* [Brief] Tally up the lines in the following entries where the string "layout" appears, and answer with the number alone.

*** Opening Given data ***

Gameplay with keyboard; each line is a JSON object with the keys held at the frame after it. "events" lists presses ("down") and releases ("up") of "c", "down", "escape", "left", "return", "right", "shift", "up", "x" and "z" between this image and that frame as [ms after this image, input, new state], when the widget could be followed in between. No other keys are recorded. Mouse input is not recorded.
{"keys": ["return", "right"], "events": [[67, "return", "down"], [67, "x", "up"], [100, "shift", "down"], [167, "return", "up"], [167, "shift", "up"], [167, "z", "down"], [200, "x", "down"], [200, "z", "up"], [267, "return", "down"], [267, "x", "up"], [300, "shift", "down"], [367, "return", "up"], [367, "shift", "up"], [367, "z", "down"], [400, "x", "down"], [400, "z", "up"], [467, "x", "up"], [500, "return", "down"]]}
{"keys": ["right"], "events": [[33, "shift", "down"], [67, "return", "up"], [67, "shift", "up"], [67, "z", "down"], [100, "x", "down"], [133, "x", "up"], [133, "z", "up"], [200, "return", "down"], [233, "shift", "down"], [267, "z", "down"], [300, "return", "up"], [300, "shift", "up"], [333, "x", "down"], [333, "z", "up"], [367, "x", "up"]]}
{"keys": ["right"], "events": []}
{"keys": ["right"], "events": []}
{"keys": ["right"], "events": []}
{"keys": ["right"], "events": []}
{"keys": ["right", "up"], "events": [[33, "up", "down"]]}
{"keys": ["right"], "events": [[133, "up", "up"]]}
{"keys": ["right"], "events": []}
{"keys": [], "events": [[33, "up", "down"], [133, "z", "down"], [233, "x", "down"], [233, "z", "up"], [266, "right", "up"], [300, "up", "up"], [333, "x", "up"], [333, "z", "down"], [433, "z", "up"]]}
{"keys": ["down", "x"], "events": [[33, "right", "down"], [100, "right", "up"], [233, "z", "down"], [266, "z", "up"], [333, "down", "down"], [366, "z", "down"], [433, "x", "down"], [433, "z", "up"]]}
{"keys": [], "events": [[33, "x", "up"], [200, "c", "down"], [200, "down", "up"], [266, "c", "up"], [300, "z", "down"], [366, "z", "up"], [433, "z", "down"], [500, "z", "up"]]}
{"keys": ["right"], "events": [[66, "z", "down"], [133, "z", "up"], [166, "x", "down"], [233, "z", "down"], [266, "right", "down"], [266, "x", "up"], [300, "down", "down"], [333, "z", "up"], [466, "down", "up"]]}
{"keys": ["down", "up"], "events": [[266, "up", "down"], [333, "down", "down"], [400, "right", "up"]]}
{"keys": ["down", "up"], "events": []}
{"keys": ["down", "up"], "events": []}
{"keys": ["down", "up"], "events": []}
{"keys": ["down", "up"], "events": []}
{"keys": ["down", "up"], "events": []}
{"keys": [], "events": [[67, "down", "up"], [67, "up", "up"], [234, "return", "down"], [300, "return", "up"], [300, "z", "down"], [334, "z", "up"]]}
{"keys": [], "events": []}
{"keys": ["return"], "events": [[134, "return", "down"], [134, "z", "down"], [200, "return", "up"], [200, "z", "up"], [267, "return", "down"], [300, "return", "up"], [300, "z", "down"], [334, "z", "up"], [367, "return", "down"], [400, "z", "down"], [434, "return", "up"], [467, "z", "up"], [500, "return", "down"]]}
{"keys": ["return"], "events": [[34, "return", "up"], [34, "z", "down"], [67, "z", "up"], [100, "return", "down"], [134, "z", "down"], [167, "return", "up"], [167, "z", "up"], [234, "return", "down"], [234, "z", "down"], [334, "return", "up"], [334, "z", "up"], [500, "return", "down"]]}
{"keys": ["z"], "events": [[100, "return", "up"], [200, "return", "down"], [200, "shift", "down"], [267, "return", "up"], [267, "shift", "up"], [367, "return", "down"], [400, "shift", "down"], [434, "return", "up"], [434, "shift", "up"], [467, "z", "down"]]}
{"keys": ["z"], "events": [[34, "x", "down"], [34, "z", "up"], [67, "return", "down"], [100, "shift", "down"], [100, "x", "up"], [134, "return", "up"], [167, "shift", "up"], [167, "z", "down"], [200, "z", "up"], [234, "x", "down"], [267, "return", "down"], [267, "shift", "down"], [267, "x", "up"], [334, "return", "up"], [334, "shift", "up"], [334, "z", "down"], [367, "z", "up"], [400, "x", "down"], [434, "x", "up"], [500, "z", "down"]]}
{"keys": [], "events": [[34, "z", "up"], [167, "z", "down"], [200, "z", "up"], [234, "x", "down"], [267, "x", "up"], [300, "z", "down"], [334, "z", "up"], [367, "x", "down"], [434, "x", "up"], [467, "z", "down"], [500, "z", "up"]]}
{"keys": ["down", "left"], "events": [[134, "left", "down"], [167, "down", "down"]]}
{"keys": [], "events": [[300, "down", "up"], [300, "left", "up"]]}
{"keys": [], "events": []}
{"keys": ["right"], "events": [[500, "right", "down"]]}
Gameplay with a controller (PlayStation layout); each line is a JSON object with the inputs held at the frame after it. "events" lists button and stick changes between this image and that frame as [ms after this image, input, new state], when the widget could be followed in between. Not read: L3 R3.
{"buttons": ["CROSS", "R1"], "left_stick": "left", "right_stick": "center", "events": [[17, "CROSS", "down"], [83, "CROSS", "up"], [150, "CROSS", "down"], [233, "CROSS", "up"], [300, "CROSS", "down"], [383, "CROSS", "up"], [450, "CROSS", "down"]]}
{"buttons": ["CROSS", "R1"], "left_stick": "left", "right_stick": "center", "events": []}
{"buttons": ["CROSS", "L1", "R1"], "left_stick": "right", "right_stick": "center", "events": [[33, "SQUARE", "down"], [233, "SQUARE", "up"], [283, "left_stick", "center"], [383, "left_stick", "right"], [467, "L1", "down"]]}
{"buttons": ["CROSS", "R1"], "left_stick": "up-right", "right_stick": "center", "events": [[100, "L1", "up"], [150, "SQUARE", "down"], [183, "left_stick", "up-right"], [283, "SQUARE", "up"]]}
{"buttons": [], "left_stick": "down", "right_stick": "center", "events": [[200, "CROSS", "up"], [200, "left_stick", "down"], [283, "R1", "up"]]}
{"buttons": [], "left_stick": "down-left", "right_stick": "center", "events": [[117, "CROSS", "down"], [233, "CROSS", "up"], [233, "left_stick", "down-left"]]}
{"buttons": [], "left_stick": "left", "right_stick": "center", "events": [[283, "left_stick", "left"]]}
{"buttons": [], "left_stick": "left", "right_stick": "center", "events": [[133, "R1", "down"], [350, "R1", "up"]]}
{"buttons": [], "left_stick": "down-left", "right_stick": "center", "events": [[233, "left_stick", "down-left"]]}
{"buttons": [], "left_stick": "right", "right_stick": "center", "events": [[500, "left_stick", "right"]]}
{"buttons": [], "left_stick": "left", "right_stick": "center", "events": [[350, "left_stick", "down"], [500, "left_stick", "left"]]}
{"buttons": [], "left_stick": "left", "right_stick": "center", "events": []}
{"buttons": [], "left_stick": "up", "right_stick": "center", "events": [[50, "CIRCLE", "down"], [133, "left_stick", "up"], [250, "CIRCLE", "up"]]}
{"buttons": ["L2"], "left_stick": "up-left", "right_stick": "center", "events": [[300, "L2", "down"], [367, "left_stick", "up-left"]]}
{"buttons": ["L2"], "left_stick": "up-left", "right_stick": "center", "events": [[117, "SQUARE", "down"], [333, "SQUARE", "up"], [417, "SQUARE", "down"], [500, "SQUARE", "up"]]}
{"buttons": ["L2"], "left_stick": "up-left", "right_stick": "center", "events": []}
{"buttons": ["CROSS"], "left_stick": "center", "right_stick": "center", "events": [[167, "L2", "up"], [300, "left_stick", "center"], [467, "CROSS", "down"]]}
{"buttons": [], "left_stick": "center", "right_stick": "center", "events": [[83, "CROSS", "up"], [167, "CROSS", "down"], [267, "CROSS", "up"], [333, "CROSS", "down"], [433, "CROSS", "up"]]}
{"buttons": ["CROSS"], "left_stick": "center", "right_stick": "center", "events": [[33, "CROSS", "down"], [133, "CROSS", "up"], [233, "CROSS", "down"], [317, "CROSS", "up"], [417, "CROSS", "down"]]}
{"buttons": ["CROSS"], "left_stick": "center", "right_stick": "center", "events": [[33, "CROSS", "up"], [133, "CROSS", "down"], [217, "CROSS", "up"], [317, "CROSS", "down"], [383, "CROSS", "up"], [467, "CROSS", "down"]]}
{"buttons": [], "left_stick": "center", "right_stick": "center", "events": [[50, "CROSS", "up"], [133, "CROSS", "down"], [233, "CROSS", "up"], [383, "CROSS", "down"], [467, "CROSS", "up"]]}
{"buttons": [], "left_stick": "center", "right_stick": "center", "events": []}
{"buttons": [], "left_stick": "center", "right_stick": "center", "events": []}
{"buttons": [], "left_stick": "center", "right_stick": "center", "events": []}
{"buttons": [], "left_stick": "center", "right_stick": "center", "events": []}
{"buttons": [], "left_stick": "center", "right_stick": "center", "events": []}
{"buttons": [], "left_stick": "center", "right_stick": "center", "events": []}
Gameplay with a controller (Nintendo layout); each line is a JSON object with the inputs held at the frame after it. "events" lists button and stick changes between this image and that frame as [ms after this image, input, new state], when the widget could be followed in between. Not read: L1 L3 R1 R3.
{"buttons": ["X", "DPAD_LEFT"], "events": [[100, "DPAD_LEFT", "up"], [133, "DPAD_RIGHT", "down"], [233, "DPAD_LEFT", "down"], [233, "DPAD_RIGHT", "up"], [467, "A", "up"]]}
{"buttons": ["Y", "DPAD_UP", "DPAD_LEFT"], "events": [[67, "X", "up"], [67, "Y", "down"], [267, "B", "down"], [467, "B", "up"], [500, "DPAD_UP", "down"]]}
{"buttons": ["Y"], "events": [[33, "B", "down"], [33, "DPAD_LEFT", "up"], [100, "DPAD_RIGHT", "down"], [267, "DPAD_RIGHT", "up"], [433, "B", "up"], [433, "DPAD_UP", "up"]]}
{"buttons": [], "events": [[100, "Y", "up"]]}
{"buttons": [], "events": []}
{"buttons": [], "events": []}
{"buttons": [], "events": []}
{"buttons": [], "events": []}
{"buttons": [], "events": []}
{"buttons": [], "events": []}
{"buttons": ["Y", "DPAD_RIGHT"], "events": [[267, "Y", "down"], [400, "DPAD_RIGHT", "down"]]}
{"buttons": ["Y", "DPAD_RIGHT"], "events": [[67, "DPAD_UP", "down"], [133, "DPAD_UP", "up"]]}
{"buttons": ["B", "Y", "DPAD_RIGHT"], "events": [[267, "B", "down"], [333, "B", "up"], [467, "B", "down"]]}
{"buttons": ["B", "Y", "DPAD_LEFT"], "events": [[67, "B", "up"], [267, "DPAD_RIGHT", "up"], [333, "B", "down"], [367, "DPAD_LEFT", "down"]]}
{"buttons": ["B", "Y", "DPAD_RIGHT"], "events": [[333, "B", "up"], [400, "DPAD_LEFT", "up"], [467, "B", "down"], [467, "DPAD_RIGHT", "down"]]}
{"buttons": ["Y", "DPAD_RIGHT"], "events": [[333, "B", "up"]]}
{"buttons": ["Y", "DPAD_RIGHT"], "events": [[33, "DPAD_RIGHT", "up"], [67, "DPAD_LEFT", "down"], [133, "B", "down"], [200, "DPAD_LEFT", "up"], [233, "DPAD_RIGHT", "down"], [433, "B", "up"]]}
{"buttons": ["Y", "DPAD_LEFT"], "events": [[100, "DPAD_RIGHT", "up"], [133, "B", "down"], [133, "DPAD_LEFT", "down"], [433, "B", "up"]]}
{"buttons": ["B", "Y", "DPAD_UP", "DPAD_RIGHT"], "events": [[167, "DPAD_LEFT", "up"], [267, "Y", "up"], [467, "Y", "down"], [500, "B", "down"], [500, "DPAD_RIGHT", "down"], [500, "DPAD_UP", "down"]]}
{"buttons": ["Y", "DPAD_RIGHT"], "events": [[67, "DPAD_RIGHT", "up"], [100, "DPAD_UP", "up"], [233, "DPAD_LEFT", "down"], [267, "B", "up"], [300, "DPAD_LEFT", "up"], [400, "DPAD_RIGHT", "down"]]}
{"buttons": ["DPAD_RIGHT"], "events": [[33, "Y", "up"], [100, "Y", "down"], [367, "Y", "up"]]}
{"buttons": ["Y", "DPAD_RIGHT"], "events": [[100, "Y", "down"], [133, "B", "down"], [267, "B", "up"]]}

*** Closing Given data ***

* [Task output] 2